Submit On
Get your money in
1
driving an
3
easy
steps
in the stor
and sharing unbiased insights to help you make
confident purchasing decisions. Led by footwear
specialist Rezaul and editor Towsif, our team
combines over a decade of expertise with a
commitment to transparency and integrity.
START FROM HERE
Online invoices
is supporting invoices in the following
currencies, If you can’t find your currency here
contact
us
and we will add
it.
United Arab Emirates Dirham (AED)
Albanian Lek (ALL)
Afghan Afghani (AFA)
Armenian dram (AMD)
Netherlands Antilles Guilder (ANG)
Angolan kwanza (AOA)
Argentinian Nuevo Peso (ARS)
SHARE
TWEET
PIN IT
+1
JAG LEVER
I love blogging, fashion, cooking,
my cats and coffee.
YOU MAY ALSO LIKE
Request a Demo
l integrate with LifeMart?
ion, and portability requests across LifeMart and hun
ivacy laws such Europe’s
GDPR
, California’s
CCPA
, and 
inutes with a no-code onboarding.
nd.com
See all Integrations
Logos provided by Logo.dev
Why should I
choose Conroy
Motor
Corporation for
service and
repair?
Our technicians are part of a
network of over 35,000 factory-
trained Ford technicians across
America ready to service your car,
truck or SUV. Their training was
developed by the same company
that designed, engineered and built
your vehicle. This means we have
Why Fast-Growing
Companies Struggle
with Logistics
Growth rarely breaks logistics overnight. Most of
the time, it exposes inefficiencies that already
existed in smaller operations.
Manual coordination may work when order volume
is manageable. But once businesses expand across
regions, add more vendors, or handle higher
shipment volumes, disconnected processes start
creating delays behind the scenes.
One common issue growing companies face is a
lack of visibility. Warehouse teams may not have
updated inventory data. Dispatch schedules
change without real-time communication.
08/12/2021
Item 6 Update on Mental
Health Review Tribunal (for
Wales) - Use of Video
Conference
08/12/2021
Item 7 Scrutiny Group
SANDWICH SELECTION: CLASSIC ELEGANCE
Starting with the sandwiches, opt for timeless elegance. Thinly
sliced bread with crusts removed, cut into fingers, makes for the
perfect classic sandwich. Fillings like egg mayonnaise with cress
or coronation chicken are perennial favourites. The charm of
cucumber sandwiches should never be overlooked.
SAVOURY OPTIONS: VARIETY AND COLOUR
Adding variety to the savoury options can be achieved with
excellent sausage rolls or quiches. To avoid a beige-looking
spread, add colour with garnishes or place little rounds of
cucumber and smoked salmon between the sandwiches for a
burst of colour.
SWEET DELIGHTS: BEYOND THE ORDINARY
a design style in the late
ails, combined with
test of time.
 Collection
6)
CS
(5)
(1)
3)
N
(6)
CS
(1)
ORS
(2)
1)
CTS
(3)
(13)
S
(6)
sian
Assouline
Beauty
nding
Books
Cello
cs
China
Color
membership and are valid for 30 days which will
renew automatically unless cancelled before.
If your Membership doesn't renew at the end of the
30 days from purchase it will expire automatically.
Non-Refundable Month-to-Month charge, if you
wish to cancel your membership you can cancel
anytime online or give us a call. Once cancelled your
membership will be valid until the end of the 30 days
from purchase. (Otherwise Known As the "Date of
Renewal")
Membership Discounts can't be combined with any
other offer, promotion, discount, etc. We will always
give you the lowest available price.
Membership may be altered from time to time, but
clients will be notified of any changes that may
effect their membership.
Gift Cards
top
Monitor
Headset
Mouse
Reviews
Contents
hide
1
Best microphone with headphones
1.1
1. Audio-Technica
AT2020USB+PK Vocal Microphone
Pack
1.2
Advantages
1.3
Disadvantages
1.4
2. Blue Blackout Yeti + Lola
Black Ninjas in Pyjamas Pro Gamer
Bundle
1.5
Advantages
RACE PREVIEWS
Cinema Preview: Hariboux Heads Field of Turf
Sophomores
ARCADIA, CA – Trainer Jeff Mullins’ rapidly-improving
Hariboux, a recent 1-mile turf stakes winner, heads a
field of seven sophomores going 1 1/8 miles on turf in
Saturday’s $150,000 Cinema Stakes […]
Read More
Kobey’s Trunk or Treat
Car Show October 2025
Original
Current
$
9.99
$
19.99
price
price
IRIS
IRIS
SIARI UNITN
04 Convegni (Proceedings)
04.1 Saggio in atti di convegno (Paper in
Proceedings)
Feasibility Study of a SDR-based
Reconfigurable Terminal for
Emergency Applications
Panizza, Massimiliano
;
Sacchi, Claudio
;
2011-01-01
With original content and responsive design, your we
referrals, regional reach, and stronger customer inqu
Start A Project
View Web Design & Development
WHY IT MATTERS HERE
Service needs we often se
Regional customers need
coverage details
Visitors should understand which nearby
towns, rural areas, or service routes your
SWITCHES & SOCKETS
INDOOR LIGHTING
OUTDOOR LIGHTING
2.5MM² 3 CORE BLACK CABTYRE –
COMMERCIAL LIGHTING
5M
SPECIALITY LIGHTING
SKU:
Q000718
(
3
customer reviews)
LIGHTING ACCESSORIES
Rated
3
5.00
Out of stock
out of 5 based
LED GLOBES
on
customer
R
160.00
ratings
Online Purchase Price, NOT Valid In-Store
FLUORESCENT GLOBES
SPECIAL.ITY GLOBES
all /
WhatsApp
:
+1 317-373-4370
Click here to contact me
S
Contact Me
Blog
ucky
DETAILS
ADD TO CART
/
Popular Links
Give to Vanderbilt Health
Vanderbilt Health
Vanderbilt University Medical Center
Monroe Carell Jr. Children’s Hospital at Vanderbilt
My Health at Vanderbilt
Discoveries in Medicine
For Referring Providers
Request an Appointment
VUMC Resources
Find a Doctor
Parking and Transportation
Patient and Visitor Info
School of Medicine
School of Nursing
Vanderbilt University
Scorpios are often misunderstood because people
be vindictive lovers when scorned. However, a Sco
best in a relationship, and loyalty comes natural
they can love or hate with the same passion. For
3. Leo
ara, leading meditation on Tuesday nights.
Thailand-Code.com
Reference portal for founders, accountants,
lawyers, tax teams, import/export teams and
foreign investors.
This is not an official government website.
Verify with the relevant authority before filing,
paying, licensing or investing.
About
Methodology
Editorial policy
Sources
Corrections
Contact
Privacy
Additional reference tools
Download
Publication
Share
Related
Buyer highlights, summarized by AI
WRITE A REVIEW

◆ WHAT YOU ARE ASKED TO DO ◆
Pick every line containing the word "your" out of the material, and copy those lines.

◆ RESULT FOR THIS EXERCISE ◆
Get your money in
currencies, If you can’t find your currency here
America ready to service your car,
your vehicle. This means we have
If your Membership doesn't renew at the end of the
wish to cancel your membership you can cancel
anytime online or give us a call. Once cancelled your
With original content and responsive design, your we
towns, rural areas, or service routes your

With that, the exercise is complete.